Date Published: November 6, 2009
Publisher: Public Library of Science
Author(s): Hannah E. J. Armer, Giovanni Mariggi, Ken M. Y. Png, Christel Genoud, Alexander G. Monteith, Andrew J. Bushby, Holger Gerhardt, Lucy M. Collinson, Amy S. Gladfelter. http://doi.org/10.1371/journal.pone.0007716
Abstract: The study of biological processes has become increasingly reliant on obtaining high-resolution spatial and temporal data through imaging techniques. As researchers demand molecular resolution of cellular events in the context of whole organisms, correlation of non-invasive live-organism imaging with electron microscopy in complex three-dimensional samples becomes critical. The developing blood vessels of vertebrates form a highly complex network which cannot be imaged at high resolution using traditional methods. Here we show that the point of fusion between growing blood vessels of transgenic zebrafish, identified in live confocal microscopy, can subsequently be traced through the structure of the organism using Focused Ion Beam/Scanning Electron Microscopy (FIB/SEM) and Serial Block Face/Scanning Electron Microscopy (SBF/SEM). The resulting data give unprecedented microanatomical detail of the zebrafish and, for the first time, allow visualization of the ultrastructure of a time-limited biological event within the context of a whole organism.
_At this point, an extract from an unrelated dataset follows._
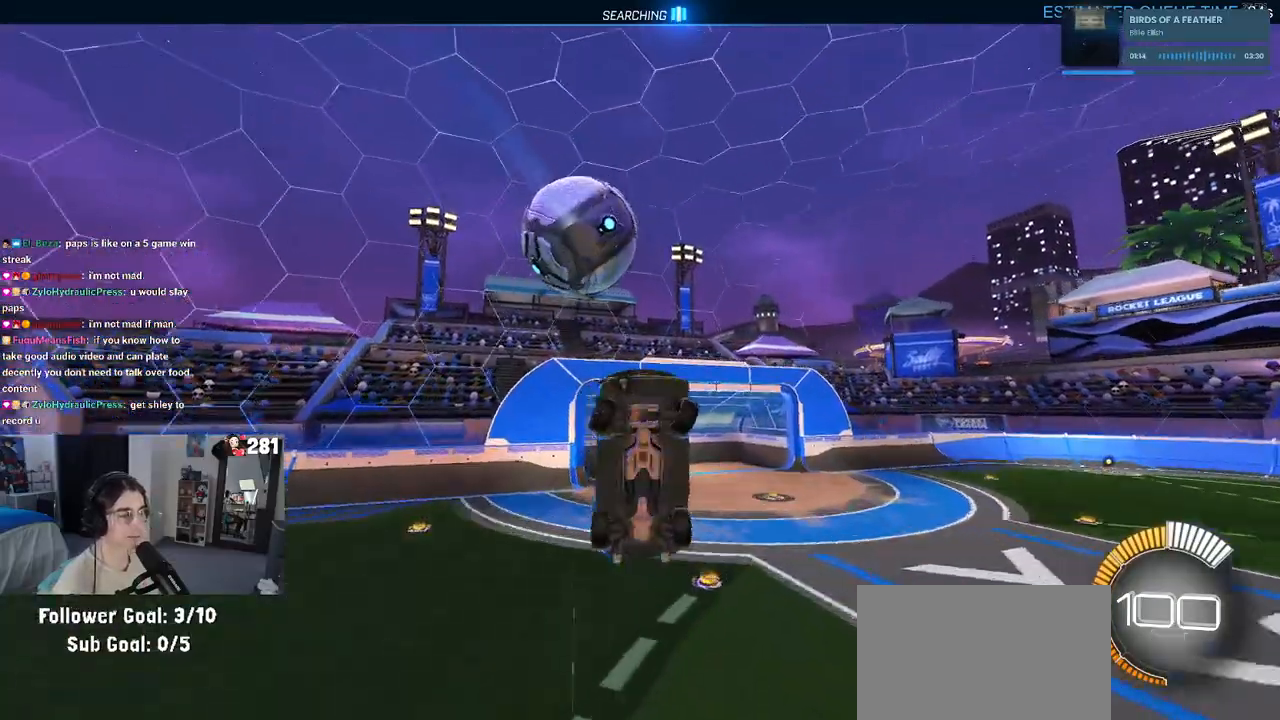
{"buttons": [], "left_stick": "left", "right_stick": "center", "events": [[200, "left_stick", "down-left"], [483, "left_stick", "left"]]}
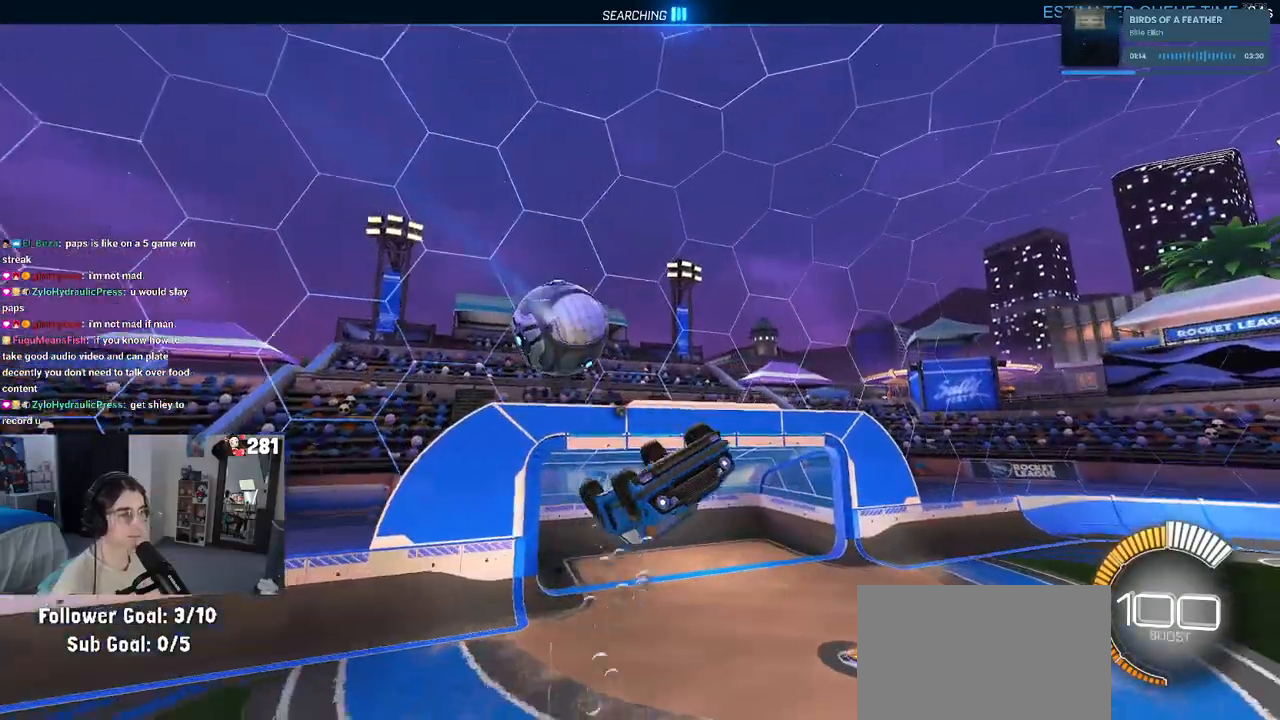
{"buttons": [], "left_stick": "center", "right_stick": "center", "events": [[33, "left_stick", "up-left"], [117, "left_stick", "up"], [383, "left_stick", "center"]]}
Partial Text: Progress has been made in the field of high resolution electron microscopy to the point where structural determination of single molecules is becoming routine. However, the challenge of obtaining high resolution structural data from bulk samples of cells, tissues and whole organisms remains largely unexplored.
We have developed a method combining live fluorescence imaging with automated volume EM to produce unprecedented three-dimensional structural and functional detail of a transient biological process in vivo. This technique could find wide application in the fields of cell biology, vascular biology, developmental biology, pathology and neuroscience.